Sunday, October 21, 2018

Between Waste and Food



FMS#359 || Faridabad-NCR || May 2018

O-0-o-oh uncle! Don’t press so hard; the pain is unbearable.

Crystals have accumulated in the soles of your feet.

Crystals!? Where from?

They’re residues of waste. The body discards through sweat, urine, shit, breath, menstrual blood, but what gets left behind forms crystals in the body. I try and locate them in the soles of your feet to remove them. The pain you are feeling is the crystals dissolving.

O-0-o-oh uncle! There’s a huge problem in how waste is thought about and acted on in our society.

What problem?

It is sensed by all but remains unthought. And it keeps becoming a bigger and more tangled knot. If it is brought into debate, much will uncoil and unfurl. If you think about shit you’ll see layer upon layer of cruelty and violence. Something as natural as shit has so many curtains drawn over it.

In factories thought about toilets is less, and prohibitions on going to the toilet are more.

That which is natural, and which comes from everyone, has been imposed upon a few and kept out of thought. O-0-o-oh!

The ESI hospital building in Okhla has a mountain of the city’s waste right beside it.

Everyone has seen that mountain. Everyone has seen the bodies at work on it. Everyone has seen fans in the hospital throw its air on patients. The bigger it gets in the world, the more it recedes from thought.

From the soles of your feet it seems to me the same can be said of food. What do you eat? You can shit well only if you eat well. Once the stomach becomes light, the heart turns buoyant.

Uncle now you are joking. Place and time to eat are uncertain for us. And the quality too.

Listen. When my children were little, the house used to run on his — uncle’s — earnings. I used to cook, but he used to be so satisfied with canteen food that taking food to work from home never occurred to him. Today my son, my daughter, and I work. We don’t have time, and we run around to cook food to take to work with us. None of us trust the canteen.

Aunty, did uncle brag a bit much, you think? I’ve never heard of workers having that kind of control over quality of food in factories. O-0-o-oh uncle! Are you pressing in anger now?

Ha ha ha! Not at all! So listen: Egg curry once a week, and once a week meat, one day kheer-puri, and one day kadhi-rice along with kidney beans or lentils, salad, vegetables, four chapatis, and thick yogurt. We’d talk about the quality of food in different factories. And if we heard praise for food in another canteen, we’d insist we get what they have.

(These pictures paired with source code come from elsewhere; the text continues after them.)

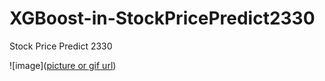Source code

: # XGBoost-in-StockPricePredict2330
Stock Price Predict 2330

![image]([picture or gif url](https://github.com/noopy523/XGBoost-in-StockPricePredict2330/blob/main/result.jpg))
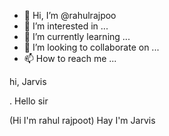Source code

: - 👋 Hi, I’m @rahulrajpoo
- 👀 I’m interested in ...
- 🌱 I’m currently learning ...
- 💞️ I’m looking to collaborate on ...
- 📫 How to reach me ...

<!---
rahulrajpoo/rahulrajpoo is a ✨ special ✨ repository because its `README.md` (this file) appears on your GitHub profile.
You can click the Preview link to take a look at your changes.
--->hi, Jarvis
. Hello sir

(Hi I'm rahul rajpoot) 
Hay I'm Jarvis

Once in a while we’d even take some snacks — samosa or bread pakora or chicken — home with us. And you won’t believe the ruckus we created if the daal was watered down!

You’re saying quality and nutrition of food were part of daily conversation? That has withered away, uncle.

I don’t think it’s withered away. The conversation has been shrunk, been turned into the family’s responsibility, even reduced into becoming every individual’s own effort. This, when it is something that should be debated publicly and by all, so that the infrastructures around food become robust, address life as a feast.

Food has got divorced from nourishment, and even embellished food is look at with despondency.

This ties back to what you were saying earlier about waste. Attitudes towards food and towards waste seem similar. These attitudes overlap at weddings, and the line between food and waste gets blurred. The human body becomes the vanishing point between the two.

Uncle, I am feeling the cure-rest of dissolving crystals. I think I might sleep now. I wonder if food and waste will carry on in my dreams.

Let them. In dreams, thoughts germinate.